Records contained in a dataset
• • •
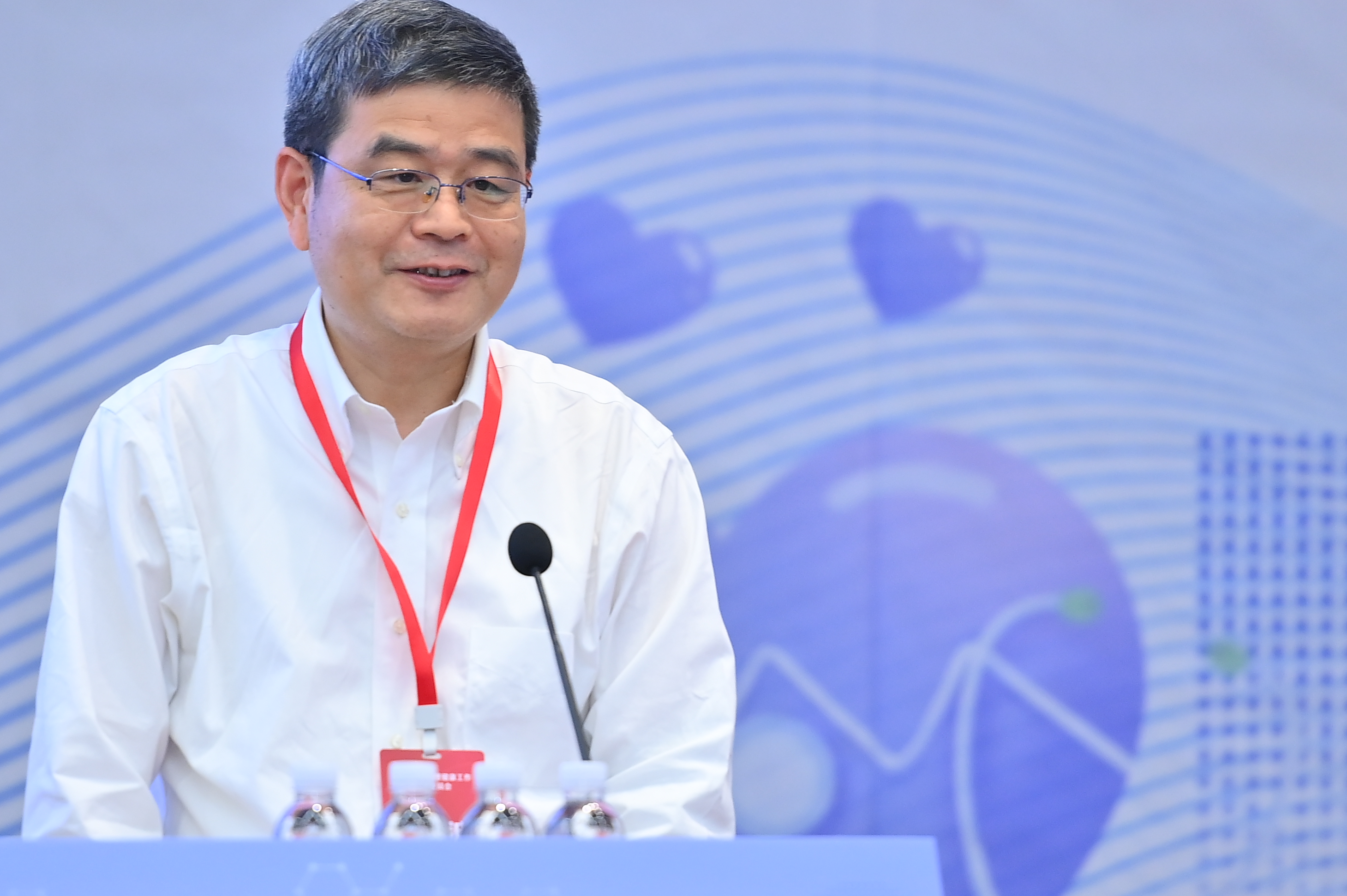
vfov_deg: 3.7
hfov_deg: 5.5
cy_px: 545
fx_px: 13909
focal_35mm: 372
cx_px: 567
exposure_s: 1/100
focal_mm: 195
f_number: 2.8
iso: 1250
• • •
→ **EXERCISE INSTRUCTIONS**
Look for the line that contains "fx_px: 13909" in the entries above. Set it down, along with all later lines, exactly as written.

→ **TASK ANSWER**
fx_px: 13909
focal_35mm: 372
cx_px: 567
exposure_s: 1/100
focal_mm: 195
f_number: 2.8
iso: 1250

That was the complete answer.